さよならブラジャー、その理由。
Paris 2021.06.17
新型コロナウイルス感染症のパンデミックで、フランスでは3度にわたるロックダウンが実施されました。この間、女性と身体との関係にある変化が起こったといいます。パリ在住のジャーナリスト、レベッカ・ジスマヌからのレポート。
最初のロックダウンから1年あまり、フランスのファッションはどう変化した? photo : iStock
スカートやヒールを履いて仕事に行く必要がなくなって1年が過ぎた。ロックダウン期間中、多くの女性が自宅でのオンライン会議に、ジョギングパンツやレギンスのような部屋着にきれいめのトップスを合わせて臨んでいた。あのアナ・ウィンターがお手本を示したように。そしてこの期間中、「ノーブラ」の楽ちんさに味をしめた人も多いようだ。

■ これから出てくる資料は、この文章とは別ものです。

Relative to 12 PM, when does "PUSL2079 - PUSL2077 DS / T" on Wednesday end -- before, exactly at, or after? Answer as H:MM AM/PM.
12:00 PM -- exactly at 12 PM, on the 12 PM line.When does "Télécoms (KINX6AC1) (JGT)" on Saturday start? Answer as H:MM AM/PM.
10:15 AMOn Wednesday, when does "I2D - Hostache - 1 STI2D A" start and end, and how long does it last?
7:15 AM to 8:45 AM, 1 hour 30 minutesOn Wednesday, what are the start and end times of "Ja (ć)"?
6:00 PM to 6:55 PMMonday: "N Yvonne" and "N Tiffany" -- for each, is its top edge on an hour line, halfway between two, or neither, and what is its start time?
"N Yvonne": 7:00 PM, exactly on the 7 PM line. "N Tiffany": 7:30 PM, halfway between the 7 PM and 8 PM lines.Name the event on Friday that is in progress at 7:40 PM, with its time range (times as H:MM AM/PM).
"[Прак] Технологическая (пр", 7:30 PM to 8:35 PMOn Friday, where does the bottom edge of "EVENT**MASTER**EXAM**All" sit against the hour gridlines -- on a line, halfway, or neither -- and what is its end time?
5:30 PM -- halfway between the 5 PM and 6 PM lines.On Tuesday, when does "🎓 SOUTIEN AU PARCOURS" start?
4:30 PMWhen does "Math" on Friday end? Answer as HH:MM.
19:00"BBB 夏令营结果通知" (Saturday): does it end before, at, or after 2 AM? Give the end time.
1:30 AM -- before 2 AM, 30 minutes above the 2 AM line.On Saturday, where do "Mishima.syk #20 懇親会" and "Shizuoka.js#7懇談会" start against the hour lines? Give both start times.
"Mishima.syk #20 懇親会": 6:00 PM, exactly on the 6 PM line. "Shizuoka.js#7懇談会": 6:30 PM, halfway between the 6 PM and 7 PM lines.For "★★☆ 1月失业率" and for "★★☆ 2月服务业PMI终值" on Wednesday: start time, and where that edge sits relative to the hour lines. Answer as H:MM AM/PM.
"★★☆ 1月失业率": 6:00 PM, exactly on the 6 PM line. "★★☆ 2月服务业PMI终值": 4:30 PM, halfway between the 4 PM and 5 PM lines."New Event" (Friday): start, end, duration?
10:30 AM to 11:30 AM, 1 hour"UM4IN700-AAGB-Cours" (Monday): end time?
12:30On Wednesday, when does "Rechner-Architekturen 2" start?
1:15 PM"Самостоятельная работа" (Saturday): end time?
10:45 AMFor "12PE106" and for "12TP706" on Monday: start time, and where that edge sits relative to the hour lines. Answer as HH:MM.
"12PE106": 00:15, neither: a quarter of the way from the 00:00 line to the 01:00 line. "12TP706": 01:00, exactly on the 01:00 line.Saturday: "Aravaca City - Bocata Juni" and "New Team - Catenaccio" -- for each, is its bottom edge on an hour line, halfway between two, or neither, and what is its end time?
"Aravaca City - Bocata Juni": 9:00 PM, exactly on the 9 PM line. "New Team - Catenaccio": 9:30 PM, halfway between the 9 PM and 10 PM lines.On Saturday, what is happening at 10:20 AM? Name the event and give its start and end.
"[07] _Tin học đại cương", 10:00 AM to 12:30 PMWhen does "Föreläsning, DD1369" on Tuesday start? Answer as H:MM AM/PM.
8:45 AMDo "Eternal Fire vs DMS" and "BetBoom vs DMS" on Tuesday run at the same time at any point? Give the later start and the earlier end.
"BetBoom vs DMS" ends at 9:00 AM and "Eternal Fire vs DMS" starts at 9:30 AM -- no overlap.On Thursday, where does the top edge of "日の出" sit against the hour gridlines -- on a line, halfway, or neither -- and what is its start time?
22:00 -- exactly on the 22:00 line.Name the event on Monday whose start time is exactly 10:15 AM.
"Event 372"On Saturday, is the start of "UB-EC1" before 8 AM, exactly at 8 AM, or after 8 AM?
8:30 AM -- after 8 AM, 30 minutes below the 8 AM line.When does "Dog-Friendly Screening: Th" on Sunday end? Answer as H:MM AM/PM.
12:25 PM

ハフィントンポストによると、2020年6月のIFOPの世論調査で「ブラジャーを着用しない、またはほとんど着用しない」と回答した18〜25歳の女性は18%。ロックダウン前にそう答えたのはわずか4%だった。すべての世代で「もうブラジャーを着けない」と答えたのは7%だったが、それでも2020年2月の3%からは4ポイント増加している。彼女たちの多くは、快適さのためにブラジャーを着けるのをやめたと答えている。また、18〜25歳の回答者の3分の1は、女性の身体、特に乳房が性的な器官として扱われることに対抗するための行動だと答えている。
私もこのパンデミックで、ブラジャーをほとんど着用しなくなったひとり。ロックダウンの期間中、ノーブラの快適さに気がついた。そして、ブラジャーのワイヤーによって付いた胸の傷にも。そこで最近では、カラフルな厚手のトップスを着るときはブラジャーを付けないことにした。
ただし、白や透け感のある薄手の服を着るときは、1度目のロックダウンが解除された後、最初にお店で買ったワイヤレスブラを付けている。私と同様、乳房が透けることにとまどいを覚える女性は少なくない。というのも、乳房がシャツから透けて見えることが社会的に認められていないのはもちろん、危険にさらされる可能性さえあるからだ。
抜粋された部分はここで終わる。